Sri Lanka is host to many tropical hardwoods seen nowhere else and quite unheard of in most instances. Take Black Mara, for example. It is a scarce and highly prized tree found at the edge of forests and takes on a golden luster when polished.


Then there is Spalted Tamarind; a beautiful exotic wood often found lying on the forest floor. The rotting effect on Tamarind creates the spalted look that varies from piece to piece.

I had no idea what “spalted’ meant, so thought I would include its definition, compliments of Mr. Webster.

Spalted ; adjective–– (of wood) containing blackish irregular lines as a result of fungal decay, and sometimes used to produce a decorative surface The lines also can be pink to gray and even a variety of colors in the same piece of wood.


Fresh and Delish

Our travels took us through lush verdant jungles with scents of vanilla and cinnamon. Aroush took a side road as we were traveling. Excitedly, he shouted over the noise of the jeep, that he wanted to show us something.

Soon, we found ourselves in a dense jungle, with cobra holes all over the ground. In front of us was a scene too magical to be real. A stand of tropical fruit trees, too many to count, all laden with ripe, lush fruit– an abundance of delectable mangoes, guava, coconut, passion fruit, sapodilla. Sapodilla is a flavorful fruit that tastes like a pear with brown sugar. There were so many others I had never heard of. We stuffed ourselves silly with the sweet juicy fruit.

Joy of Laughter

Along the rutted dirt road, near the fruit trees was a car, packed with kids, 15 or more doing the same thing we were, having an “off the tree” snack of pure deliciousness.
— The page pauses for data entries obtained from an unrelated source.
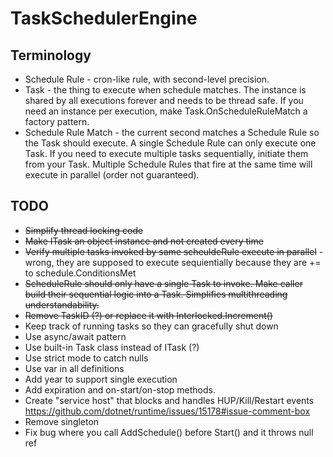 # TaskSchedulerEngine

## Terminology

- Schedule Rule - cron-like rule, with second-level precision.
- Task - the thing to execute when schedule matches. The instance is shared by all executions forever and needs to be thread safe. If you need an instance per execution, make Task.OnScheduleRuleMatch a factory pattern.
- Schedule Rule Match - the current second matches a Schedule Rule so the Task should execute. A single Schedule Rule can only execute one Task. If you need to execute multiple tasks sequentially, initiate them from your Task. Multiple Schedule Rules that fire at the same time will execute in parallel (order not guaranteed).




## TODO

- ~~Simplify thread locking code~~
- ~~Make ITask an object instance and not created every time~~
- ~~Verify multiple tasks invoked by same scheuldeRule execute in parallel~~ - wrong, they are supposed to execute sequientially because they are += to schedule.ConditionsMet
- ~~ScheduleRule should only have a single Task to invoke. Make caller build their sequential logic into a Task. Simplifies multithreading understandability.~~
- ~~Remove TaskID (?) or replace it with Interlocked.Increment()~~ 
- Keep track of running tasks so they can gracefully shut down
- Use async/await pattern
- Use built-in Task class instead of ITask (?)
- Use strict mode to catch nulls 
- Use var in all definitions 
- Add year to support single execution
- Add expiration and on-start/on-stop methods. 
- Create "service host" that blocks and handles HUP/Kill/Restart events https://github.com/dotnet/runtime/issues/15178#issue-comment-box
- Remove singleton
- Fix bug where you call AddSchedule() before Start() and it throws null ref 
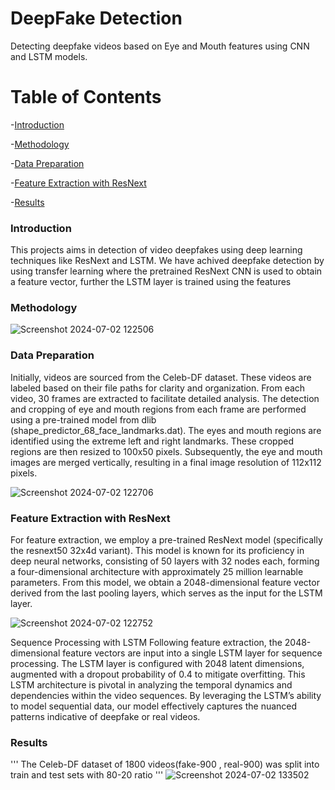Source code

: # DeepFake Detection
Detecting deepfake videos based on Eye and Mouth features using CNN and LSTM models.

# Table of Contents
-[Introduction](#Introduction)

-[Methodology](#Methodology)

-[Data Preparation](#Data-Preparation)

-[Feature Extraction with ResNext](#Feature-Extraction-with-ResNext)

-[Results](#Results)

### Introduction
This projects aims in detection of video deepfakes using deep learning techniques like ResNext and LSTM. We have achived deepfake detection by using transfer learning where the pretrained ResNext CNN is used to obtain a feature vector, further the LSTM layer is trained using the features

### Methodology
![Screenshot 2024-07-02 122506](https://github.com/Rishitamamidipalli/DeepFake-Detection/assets/123208162/1f61cf1f-b3fe-49a1-af3a-3b80404adbc0)

### Data Preparation
Initially, videos are sourced from the Celeb-DF dataset. These videos are labeled based on their file paths for clarity and organization. From each video, 30 frames are extracted to facilitate detailed analysis. The detection and cropping of eye and mouth regions from each frame are performed using a pre-trained model from dlib (shape_predictor_68_face_landmarks.dat). The eyes and mouth regions are identified using the extreme left and right landmarks. These cropped regions are then resized to 100x50 pixels. Subsequently, the eye and mouth images are merged vertically, resulting in a final image resolution of 112x112 pixels.

![Screenshot 2024-07-02 122706](https://github.com/Rishitamamidipalli/DeepFake-Detection/assets/123208162/30c4838d-63fb-486f-bc00-a4a5e238b298)

### Feature Extraction with ResNext
For feature extraction, we employ a pre-trained ResNext model (specifically the resnext50 32x4d variant). This model is known for its proficiency in deep neural networks, consisting of 50 layers with 32 nodes each, forming a four-dimensional architecture with approximately 25 million learnable parameters. From this model, we obtain a 2048-dimensional feature vector derived from the last pooling layers, which serves as the input for the LSTM layer.

![Screenshot 2024-07-02 122752](https://github.com/Rishitamamidipalli/DeepFake-Detection/assets/123208162/20446dcd-4d6e-4429-9496-bc3b01e0e355)

Sequence Processing with LSTM
Following feature extraction, the 2048-dimensional feature vectors are input into a single LSTM layer for sequence processing. The LSTM layer is configured with 2048 latent dimensions, augmented with a dropout probability of 0.4 to mitigate overfitting. This LSTM architecture is pivotal in analyzing the temporal dynamics and dependencies within the video sequences. By leveraging the LSTM’s ability to model sequential data, our model effectively captures the nuanced patterns indicative of deepfake or real videos.

### Results
'''
The Celeb-DF dataset of 1800 videos(fake-900 , real-900) was split into train and test sets with 80-20 ratio
'''
![Screenshot 2024-07-02 133502](https://github.com/Rishitamamidipalli/DeepFake-Detection/assets/123208162/a184ebcc-ac15-4763-b9da-0acc8a25b25e)
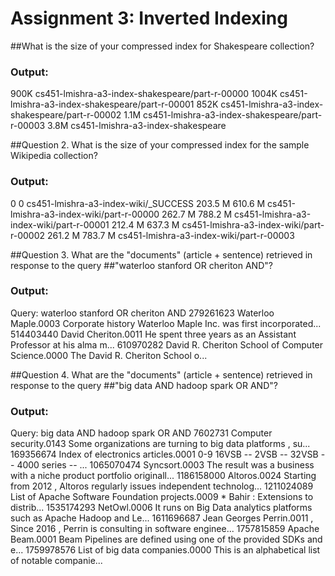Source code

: # Assignment 3: Inverted Indexing  

##What is the size of your compressed index for Shakespeare collection?

### Output:
900K	cs451-lmishra-a3-index-shakespeare/part-r-00000
1004K	cs451-lmishra-a3-index-shakespeare/part-r-00001
852K	cs451-lmishra-a3-index-shakespeare/part-r-00002
1.1M	cs451-lmishra-a3-index-shakespeare/part-r-00003
3.8M	cs451-lmishra-a3-index-shakespeare

##Question 2. What is the size of your compressed index for the sample Wikipedia collection? 

### Output:
0        0        cs451-lmishra-a3-index-wiki/_SUCCESS
203.5 M  610.6 M  cs451-lmishra-a3-index-wiki/part-r-00000
262.7 M  788.2 M  cs451-lmishra-a3-index-wiki/part-r-00001
212.4 M  637.3 M  cs451-lmishra-a3-index-wiki/part-r-00002
261.2 M  783.7 M  cs451-lmishra-a3-index-wiki/part-r-00003

##Question 3. What are the "documents" (article + sentence) retrieved in response to the query 
##"waterloo stanford OR cheriton AND"?

### Output:
Query: waterloo stanford OR cheriton AND
279261623	Waterloo Maple.0003	Corporate history Waterloo Maple Inc. was first incorporated...
514403440	David Cheriton.0011	He spent three years as an Assistant Professor at his alma m...
610970282	David R. Cheriton School of Computer Science.0000	The David R. Cheriton School o...

##Question 4. What are the "documents" (article + sentence) retrieved in response to the query 
##"big data AND hadoop spark OR AND"?

### Output:
Query: big data AND hadoop spark OR AND
7602731	Computer security.0143	Some organizations are turning to big data platforms , su...
169356674	Index of electronics articles.0001	0-9 16VSB -- 2VSB -- 32VSB -- 4000 series -- ...
1065070474	Syncsort.0003	The result was a business with a niche product portfolio originall...
1186158000	Altoros.0024	Starting from 2012 , Altoros regularly issues independent technolog...
1211024089	List of Apache Software Foundation projects.0009	* Bahir : Extensions to distrib...
1535174293	NetOwl.0006	It runs on Big Data analytics platforms such as Apache Hadoop and Le...
1611696687	Jean Georges Perrin.0011	, Since 2016 , Perrin is consulting in software enginee...
1757815859	Apache Beam.0001	Beam Pipelines are defined using one of the provided SDKs and e...
1759978576	List of big data companies.0000	This is an alphabetical list of notable companie...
Jessica, who kids love, immediately made friends with all of them, or should I say Jessica and her cell phone. The kids were wildly enthusiastic, taking photos of each other under Jessica’s direction. On the way back to our seaside lodging at beautiful Kalutara, Jessica remarked more than once, how full of life and happiness these kids were.

Sri Lanka 4: Spectacular Finds

Sri Lanka

Spectacular Finds

I love the colonial architecture. Sri Lanka has it well represented by the English, Dutch, and Portuguese. The Europeans came over and influenced the whole country. The architectural monuments are spectacular and the architectural salvage– divine!


Among our unique finds and major conversation piece is a striking earthenware tub, from 1905. I’ve never seen a freestanding model like this. The tub isn’t stamped but probably was brought over from England at the turn of the century. A wealthy European most likely brought it over, as this item, is something only the rich or super rich would have had.

The Sri Lankans are tearing down the old. We’re buying these salvage treasures (their history) and bringing them back. Our inventory is new (old) and exciting thanks to Sri Lanka: doors, paneling, windows, lattice, antiques. All one of a kind, never to be duplicated.

We hope you are as excited as we are about our Sri Lanka “finds.” In the world of architectural scavenge; these are some of the best of the best. As far as the wood slabs, they are super rare.

We value the friendships we made in Sri Lanka and the treasures they have allowed us to take with us to share with others. We carefully choose the people we will do business with to ensure we work with those we trust, respect, and those that practice a green approach to the environment.

Everybody should visit Sri Lanka to experience these gentle, artistic people who genuinely greet you with, “May you live long” (in Ayubūvan).